Задания
(A) Перепишите отрывок о советском кино от слов «Быкову тогда, в» до слов «полной потери слуха.» включительно, заменив «Ричард Викторов» на «Режиссер Викторов».
(B) Каких режиссеров упоминает отрывок о советском кино в связи с их собственными картинами?
(C) Почему, согласно отрывку о советском кино, картине «Сто дней после детства» удалось так эффектно «закрыть тему»?

Отрывок текста
--
Точку поставили “Сто дней после детства”. В этой детской картине 1975 года была неумолимость взросления, бесповоротность прощания с иллюзиями. У Соловьева детское и было – иллюзии. Шестидесятники назначили детство мерой взрослой жизни. Соловьев окинул детский карнавал прощальным и уже не сожалеющим взглядом и предложил желающим жить дальше, скинуть маски и пересыпать нафталином романтические плащи и перья.
Быкову тогда, в 1975 году, картина Соловьева понравилась. То ли впрямь принял Соловьева за союзника, то ли не без лукавства в союзники заманивал. Картина и правда была талантливая, искусной выделки. Поэтому ей и удалось так эффектно “закрыть тему”. А талантливый Соловьев усмехнулся и ушел в другое кино…
Так тогда поступили многие. Особо упрямые, правда, еще пытались летать, но только во сне. Ричард Викторов снимал хорошие фантастические картины. Владимир Грамматиков пытался оживить детскую приключенческую и эксцентрическую комедию. Борис Рыцарев рассказывал хорошие добрые сказки. Митта – тот ушел, казалось, бесповоротно в “международную мелодраму”, но много спустя, уже в совсем почти безвоздушном 1983 году, снял все-таки “Сказку странствий”. И потерпел с этой хорошей, по-моему, картиной сокрушительное поражение. Думаю, что сказку завалили по причине полной потери слуха.
--
Раздел данных

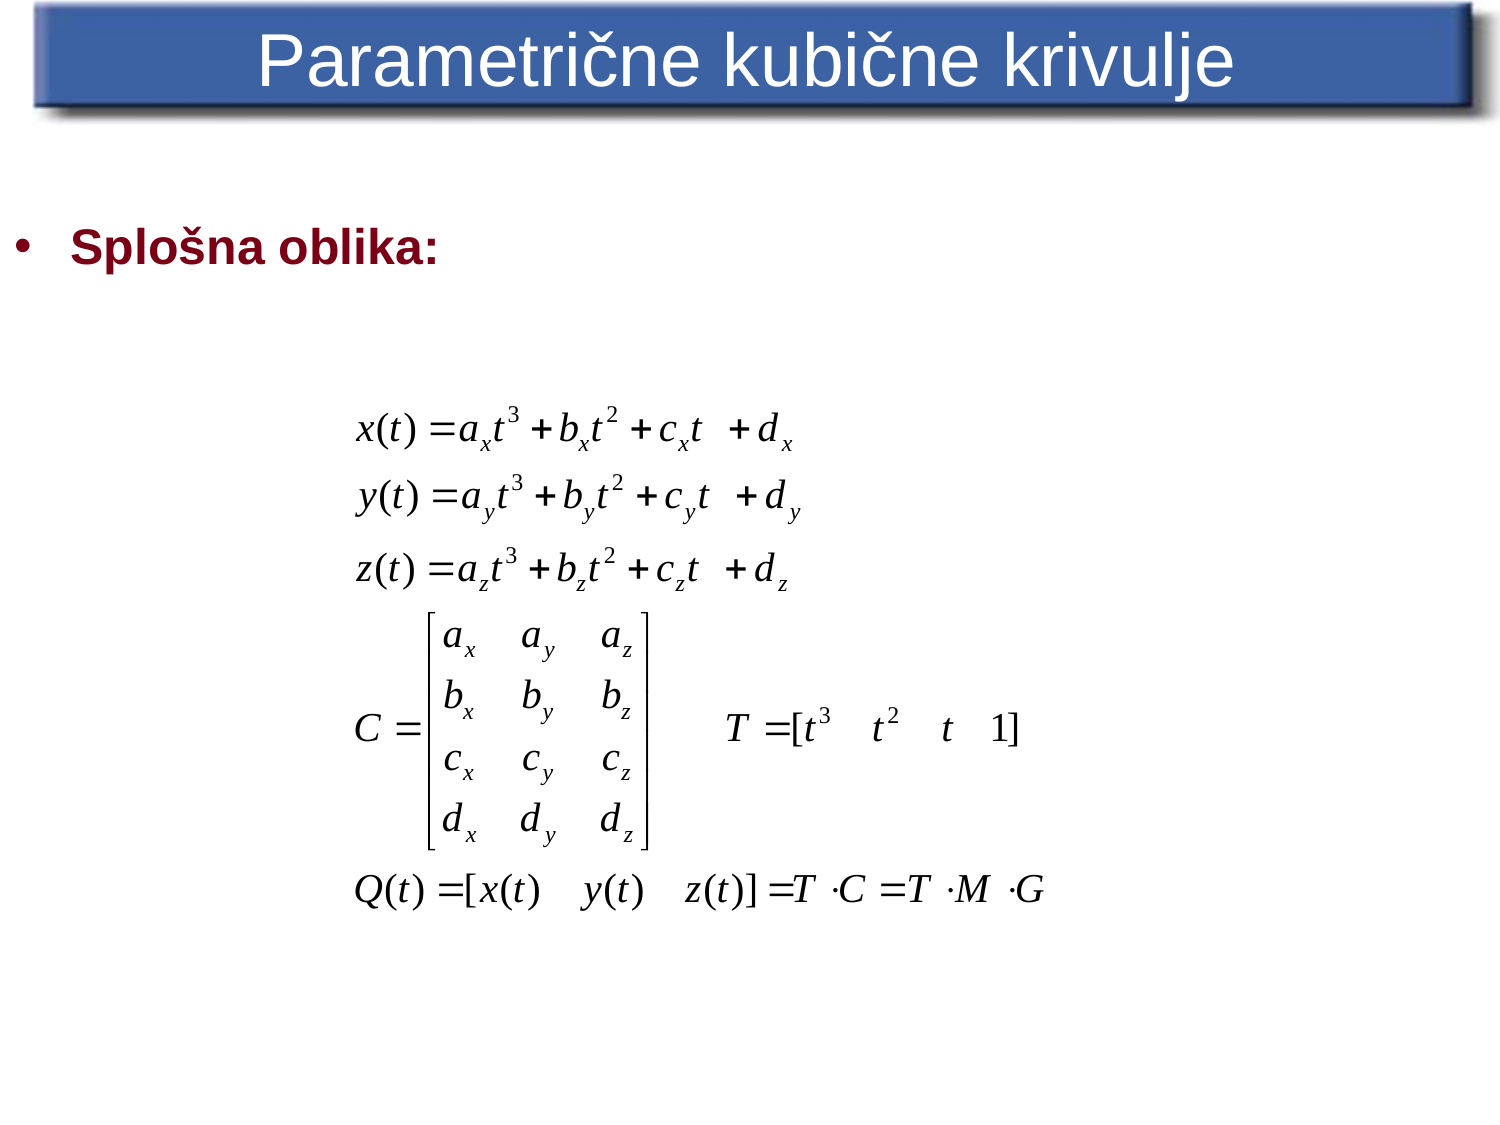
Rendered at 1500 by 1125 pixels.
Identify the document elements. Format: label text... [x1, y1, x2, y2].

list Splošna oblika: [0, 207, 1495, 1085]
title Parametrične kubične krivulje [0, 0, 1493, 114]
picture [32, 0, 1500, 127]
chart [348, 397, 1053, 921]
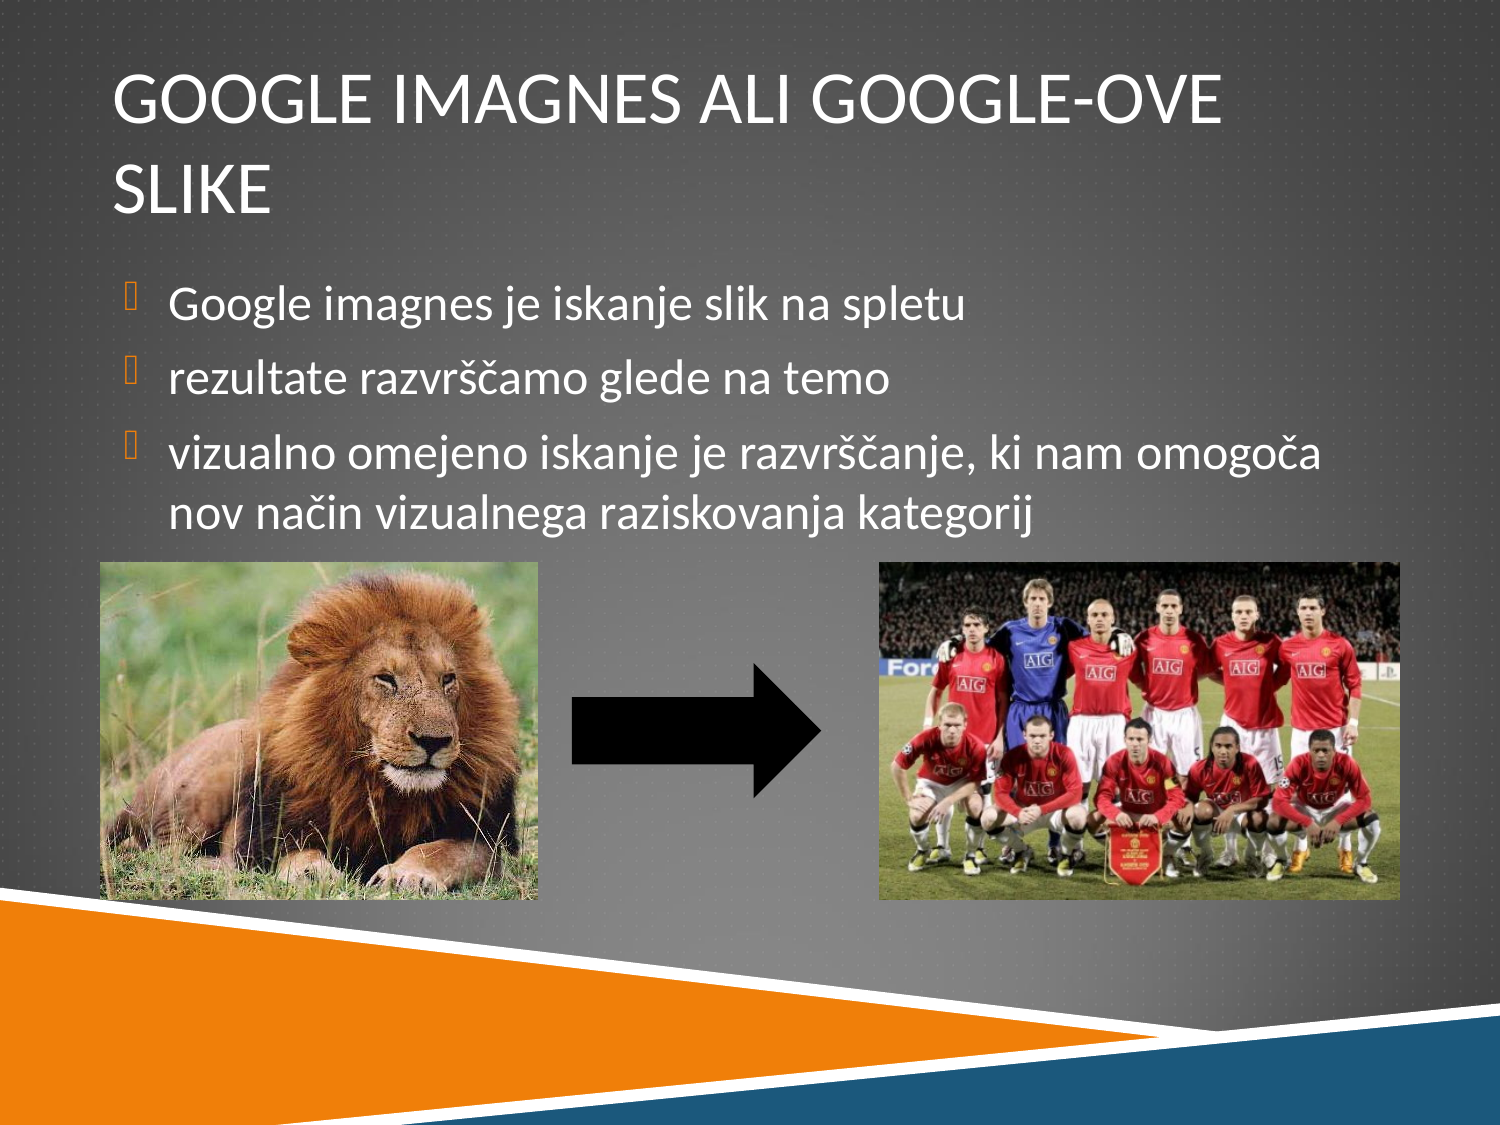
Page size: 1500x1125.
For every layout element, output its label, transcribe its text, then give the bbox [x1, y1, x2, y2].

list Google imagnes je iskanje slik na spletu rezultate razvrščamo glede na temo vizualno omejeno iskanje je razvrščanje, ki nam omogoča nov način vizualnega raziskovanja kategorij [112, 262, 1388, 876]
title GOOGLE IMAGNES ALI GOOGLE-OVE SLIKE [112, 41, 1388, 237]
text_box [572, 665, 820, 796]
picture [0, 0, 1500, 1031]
--
Ответы
(A)
Быкову тогда, в 1975 году, картина Соловьева понравилась. То ли впрямь принял Соловьева за союзника, то ли не без лукавства в союзники заманивал. Картина и правда была талантливая, искусной выделки. Поэтому ей и удалось так эффектно “закрыть тему”. А талантливый Соловьев усмехнулся и ушел в другое кино…
Так тогда поступили многие. Особо упрямые, правда, еще пытались летать, но только во сне. Режиссер Викторов снимал хорошие фантастические картины. Владимир Грамматиков пытался оживить детскую приключенческую и эксцентрическую комедию. Борис Рыцарев рассказывал хорошие добрые сказки. Митта – тот ушел, казалось, бесповоротно в “международную мелодраму”, но много спустя, уже в совсем почти безвоздушном 1983 году, снял все-таки “Сказку странствий”. И потерпел с этой хорошей, по-моему, картиной сокрушительное поражение. Думаю, что сказку завалили по причине полной потери слуха.

(B) Соловьев, Ричард Викторов, Владимир Грамматиков, Борис Рыцарев, Митта.

(C) Картина была талантливая, искусной выделки.